CryoEM imaging technology analyzes the 3D structure of HHV-6B virus and pU11 tetrapolymers
Human herpes virus type 6 (HHV-6) belongs to the herpes virus family beta herpes virus subfamily, according to its surface antigen, but also divided into HHV-6A and HHV-6B two closely related virus types. Many young children are infected with HHV-6 virus, and may produce fever, diarrhea, red rash and other clinical symptoms, HHV-6 virus can lurk in the human body for life, and in people with low immunity causeserious disease, it in the brain tissue secondary outbreak will lead to cognitive disorders, disability or death. Studies have shown that the HHV-6 virus is even linked to Alzheimer’s disease and epilepsy. HHV-6 virus infection causes widespread harm, but there is currently no high resolution structure for the virus, as well as structural-based drugs or vaccine antiviral programs. Because of its high bonding with the host cell, HHV-6B is difficult to realize in vitro proliferation culture, which becomes a difficult problem in the analysis of its atomic resolution structure.
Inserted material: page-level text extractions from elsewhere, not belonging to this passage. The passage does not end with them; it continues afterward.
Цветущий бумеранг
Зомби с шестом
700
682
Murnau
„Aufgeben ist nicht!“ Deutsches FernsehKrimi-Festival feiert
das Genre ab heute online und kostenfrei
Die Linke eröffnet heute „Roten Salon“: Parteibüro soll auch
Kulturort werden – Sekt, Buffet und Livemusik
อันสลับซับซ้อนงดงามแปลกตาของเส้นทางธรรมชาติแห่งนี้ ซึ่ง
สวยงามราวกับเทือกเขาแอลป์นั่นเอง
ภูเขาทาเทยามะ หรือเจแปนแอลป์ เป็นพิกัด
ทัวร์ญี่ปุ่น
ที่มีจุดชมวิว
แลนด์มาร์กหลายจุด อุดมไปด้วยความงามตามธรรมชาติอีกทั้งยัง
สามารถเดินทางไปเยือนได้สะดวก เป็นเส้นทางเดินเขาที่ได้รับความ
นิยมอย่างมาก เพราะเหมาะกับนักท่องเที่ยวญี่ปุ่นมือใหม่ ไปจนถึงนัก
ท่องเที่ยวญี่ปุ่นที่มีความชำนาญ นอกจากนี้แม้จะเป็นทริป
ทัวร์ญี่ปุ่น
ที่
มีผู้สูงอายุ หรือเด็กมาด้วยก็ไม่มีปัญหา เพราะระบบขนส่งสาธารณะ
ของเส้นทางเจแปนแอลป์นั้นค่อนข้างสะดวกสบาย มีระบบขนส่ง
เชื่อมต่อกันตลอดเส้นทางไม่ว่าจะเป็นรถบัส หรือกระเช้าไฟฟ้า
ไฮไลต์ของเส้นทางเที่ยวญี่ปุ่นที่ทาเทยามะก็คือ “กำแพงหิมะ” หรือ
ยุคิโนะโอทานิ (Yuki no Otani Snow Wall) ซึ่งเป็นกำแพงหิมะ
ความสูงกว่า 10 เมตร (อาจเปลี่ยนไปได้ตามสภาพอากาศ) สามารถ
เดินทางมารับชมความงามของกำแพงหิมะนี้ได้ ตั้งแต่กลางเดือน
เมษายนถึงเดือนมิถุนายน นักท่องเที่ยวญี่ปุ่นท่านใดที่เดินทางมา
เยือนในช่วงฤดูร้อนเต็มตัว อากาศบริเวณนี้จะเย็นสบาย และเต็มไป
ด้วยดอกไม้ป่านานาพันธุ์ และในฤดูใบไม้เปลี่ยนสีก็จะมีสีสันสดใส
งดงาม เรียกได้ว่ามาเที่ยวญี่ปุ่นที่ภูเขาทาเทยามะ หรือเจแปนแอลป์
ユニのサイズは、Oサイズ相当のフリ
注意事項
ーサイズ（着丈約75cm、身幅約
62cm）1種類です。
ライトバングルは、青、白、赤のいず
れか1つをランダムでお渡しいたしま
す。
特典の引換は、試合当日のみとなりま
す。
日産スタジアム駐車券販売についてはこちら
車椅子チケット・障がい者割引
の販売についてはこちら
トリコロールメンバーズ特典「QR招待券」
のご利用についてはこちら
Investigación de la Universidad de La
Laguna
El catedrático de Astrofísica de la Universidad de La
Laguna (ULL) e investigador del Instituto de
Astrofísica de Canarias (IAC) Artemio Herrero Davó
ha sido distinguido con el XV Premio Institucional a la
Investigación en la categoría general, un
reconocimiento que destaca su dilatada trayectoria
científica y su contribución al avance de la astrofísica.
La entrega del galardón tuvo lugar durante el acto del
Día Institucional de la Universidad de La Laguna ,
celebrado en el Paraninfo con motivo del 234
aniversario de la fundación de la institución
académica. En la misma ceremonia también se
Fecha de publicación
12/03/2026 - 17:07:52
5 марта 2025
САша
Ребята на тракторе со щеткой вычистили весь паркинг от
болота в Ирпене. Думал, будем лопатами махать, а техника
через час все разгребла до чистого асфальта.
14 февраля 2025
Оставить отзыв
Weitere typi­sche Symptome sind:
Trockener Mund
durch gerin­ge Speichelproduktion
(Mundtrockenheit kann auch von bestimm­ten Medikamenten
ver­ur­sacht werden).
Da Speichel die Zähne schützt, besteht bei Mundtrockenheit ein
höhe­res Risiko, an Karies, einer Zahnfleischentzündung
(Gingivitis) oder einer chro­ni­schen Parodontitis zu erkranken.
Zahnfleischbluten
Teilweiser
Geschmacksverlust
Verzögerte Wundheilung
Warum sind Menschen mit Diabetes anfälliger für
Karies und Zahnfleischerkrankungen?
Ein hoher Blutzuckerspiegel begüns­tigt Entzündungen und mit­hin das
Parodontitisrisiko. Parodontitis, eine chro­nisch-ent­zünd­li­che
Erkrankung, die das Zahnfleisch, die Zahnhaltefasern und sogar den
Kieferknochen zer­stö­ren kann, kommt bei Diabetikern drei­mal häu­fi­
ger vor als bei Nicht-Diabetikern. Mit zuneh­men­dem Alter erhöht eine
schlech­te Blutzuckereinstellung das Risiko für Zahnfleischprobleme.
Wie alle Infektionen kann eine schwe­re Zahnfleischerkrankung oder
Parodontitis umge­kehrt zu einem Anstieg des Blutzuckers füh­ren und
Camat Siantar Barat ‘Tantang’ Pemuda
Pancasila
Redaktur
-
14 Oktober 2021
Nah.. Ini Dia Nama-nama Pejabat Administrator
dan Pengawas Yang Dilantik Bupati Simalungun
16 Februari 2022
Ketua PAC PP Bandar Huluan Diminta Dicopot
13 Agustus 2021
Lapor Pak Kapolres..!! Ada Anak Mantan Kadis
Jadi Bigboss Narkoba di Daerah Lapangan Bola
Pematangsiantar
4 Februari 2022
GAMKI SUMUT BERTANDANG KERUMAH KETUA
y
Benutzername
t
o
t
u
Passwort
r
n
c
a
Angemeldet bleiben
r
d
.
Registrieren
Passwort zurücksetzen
Using advanced cryoscope direct electron counting technology and subparticle local reconstruction method, the researchers analyzed the first near atomic resolution structure of HHV-6B with a small number of low-purity Samples of HHV-6B virus. On this basis, the team built an atomic model of the HHV-6B virus 4 kinds of shell protein and 1 type of shell binding interlayer protein pU11, including a total of 59 conformations. Further, by comparing the similarities and differences between HHV-6B, human cytomegalovirus and mouse cytomegalovirus nuclear crust structure, it is found that HHV-6B interlayer protein pU11 has a unique virus crust binding pattern.
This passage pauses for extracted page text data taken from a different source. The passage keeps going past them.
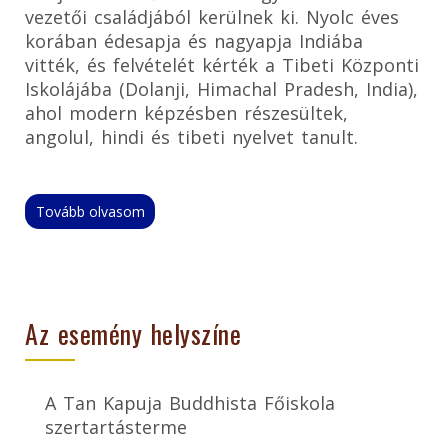
vezetői családjából kerülnek ki. Nyolc éves
korában édesapja és nagyapja Indiába
vitték, és felvételét kérték a Tibeti Központi
Iskolájába (Dolanji, Himachal Pradesh, India),
ahol modern képzésben részesültek,
angolul, hindi és tibeti nyelvet tanult.
Tovább olvasom
Az esemény helyszíne
A Tan Kapuja Buddhista Főiskola
szertartásterme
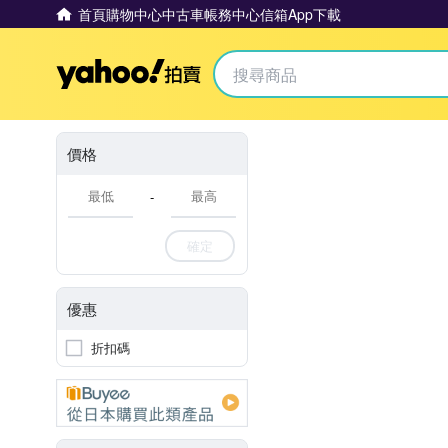
首頁
購物中心
中古車
帳務中心
信箱
App下載
Yahoo拍賣
價格
-
確定
優惠
折扣碼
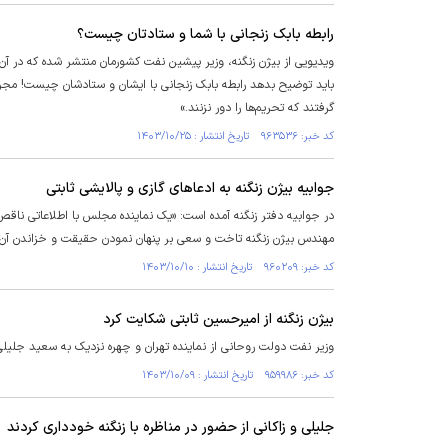
رابطه بابک زنجانی با شما و ستادتان چیست؟
ویدیویی از بیژن زنگنه، وزیر پیشین نفت کشورمان منتشر شده که در آن
گرفتند که تحریم‌ها را دور نزنند.»
کد خبر: ۹۶۳۵۳۶ تاریخ انتشار : ۱۴۰۳/۱۰/۲۵
جوابیه بیژن زنگنه به ادعا‌های گازی و پالایشی ثابتی
در جوابیه دفتر زنگنه آمده است: «یک نماینده مجلس با اطلاعاتی ناقص، ب
مهندس بیژن زنگنه تاخت و سعی بر پنهان نمودن حقیقت و خزاندن آن 
کد خبر: ۹۶۰۲۰۹ تاریخ انتشار : ۱۴۰۳/۱۰/۱۰
بیژن زنگنه از امیرحسین ثابتی شکایت کرد
وزیر نفت دولت روحانی از نماینده تهران و چهره نزدیک به سعید جلیل
کد خبر: ۹۵۹۹۸۶ تاریخ انتشار : ۱۴۰۳/۱۰/۰۹
جلیلی و زاکانی از حضور در مناظره با زنگنه خودداری کردند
The findings reveal at the atomic level the mechanism by which compounds in different herpes viruses assist the virus’s crust to cope with the internal pressures generated by different genome sizes. It helps to better understand the packaging of the beta herpes virus genome and the stabilization mechanism of the virus’s nuclear crust, improves the understanding of the family structure of the herpes virus, enriches and deepens the understanding of the functional mechanism of the beta herpes virus virus and even the whole herpes virus family complex.